» WORK TASK:
Copy everything in the data below exactly except the pictures.

= = =

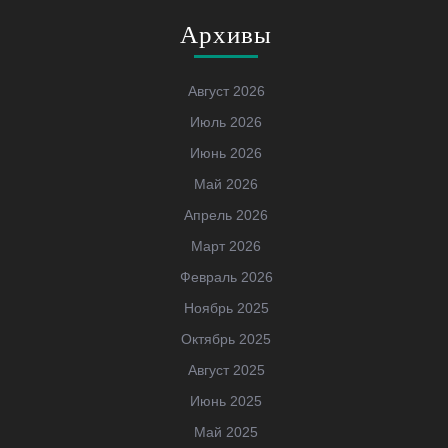
Архивы
Август 2026
Июль 2026
Июнь 2026
Май 2026
Апрель 2026
Март 2026
Февраль 2026
Ноябрь 2025
Октябрь 2025
Август 2025
Июнь 2025
Май 2025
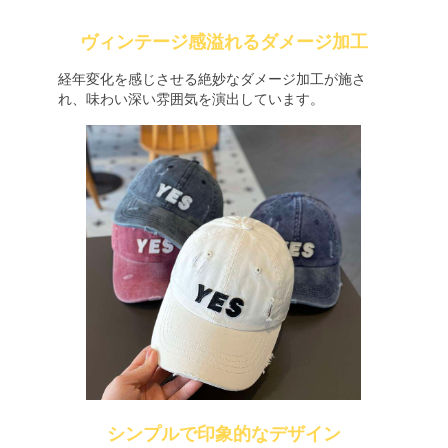
ヴィンテージ感溢れるダメージ加工
経年変化を感じさせる絶妙なダメージ加工が施さ
れ、味わい深い雰囲気を演出しています。
シンプルで印象的なデザイン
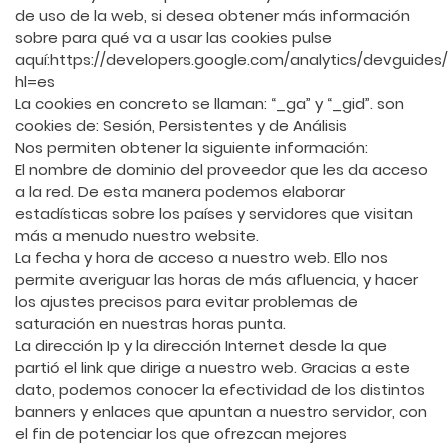
de uso de la web, si desea obtener más información
sobre para qué va a usar las cookies pulse
aquí:https://developers.google.com/analytics/devguides/
hl=es
La cookies en concreto se llaman: “_ga” y “_gid”. son
cookies de: Sesión, Persistentes y de Análisis
Nos permiten obtener la siguiente información:
El nombre de dominio del proveedor que les da acceso
a la red. De esta manera podemos elaborar
estadísticas sobre los países y servidores que visitan
más a menudo nuestro website.
La fecha y hora de acceso a nuestro web. Ello nos
permite averiguar las horas de más afluencia, y hacer
los ajustes precisos para evitar problemas de
saturación en nuestras horas punta.
La dirección Ip y la dirección Internet desde la que
partió el link que dirige a nuestro web. Gracias a este
dato, podemos conocer la efectividad de los distintos
banners y enlaces que apuntan a nuestro servidor, con
el fin de potenciar los que ofrezcan mejores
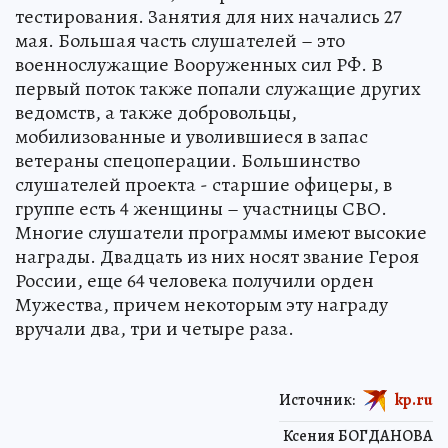
тестирования. Занятия для них начались 27
мая. Большая часть слушателей – это
военнослужащие Вооруженных сил РФ. В
первый поток также попали служащие других
ведомств, а также добровольцы,
мобилизованные и уволившиеся в запас
ветераны спецоперации. Большинство
слушателей проекта - старшие офицеры, в
группе есть 4 женщины – участницы СВО.
Многие слушатели программы имеют высокие
награды. Двадцать из них носят звание Героя
России, еще 64 человека получили орден
Мужества, причем некоторым эту награду
вручали два, три и четыре раза.
Источник:
kp.ru
Ксения БОГДАНОВА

= = =

» OUTPUT BELOW:
Архивы
Август 2026
Июль 2026
Июнь 2026
Май 2026
Апрель 2026
Март 2026
Февраль 2026
Ноябрь 2025
Октябрь 2025
Август 2025
Июнь 2025
Май 2025
ヴィンテージ感溢れるダメージ加工
経年変化を感じさせる絶妙なダメージ加工が施さ
れ、味わい深い雰囲気を演出しています。
シンプルで印象的なデザイン
de uso de la web, si desea obtener más información
sobre para qué va a usar las cookies pulse
aquí:https://developers.google.com/analytics/devguides/
hl=es
La cookies en concreto se llaman: “_ga” y “_gid”. son
cookies de: Sesión, Persistentes y de Análisis
Nos permiten obtener la siguiente información:
El nombre de dominio del proveedor que les da acceso
a la red. De esta manera podemos elaborar
estadísticas sobre los países y servidores que visitan
más a menudo nuestro website.
La fecha y hora de acceso a nuestro web. Ello nos
permite averiguar las horas de más afluencia, y hacer
los ajustes precisos para evitar problemas de
saturación en nuestras horas punta.
La dirección Ip y la dirección Internet desde la que
partió el link que dirige a nuestro web. Gracias a este
dato, podemos conocer la efectividad de los distintos
banners y enlaces que apuntan a nuestro servidor, con
el fin de potenciar los que ofrezcan mejores
тестирования. Занятия для них начались 27
мая. Большая часть слушателей – это
военнослужащие Вооруженных сил РФ. В
первый поток также попали служащие других
ведомств, а также добровольцы,
мобилизованные и уволившиеся в запас
ветераны спецоперации. Большинство
слушателей проекта - старшие офицеры, в
группе есть 4 женщины – участницы СВО.
Многие слушатели программы имеют высокие
награды. Двадцать из них носят звание Героя
России, еще 64 человека получили орден
Мужества, причем некоторым эту награду
вручали два, три и четыре раза.
Источник:
kp.ru
Ксения БОГДАНОВА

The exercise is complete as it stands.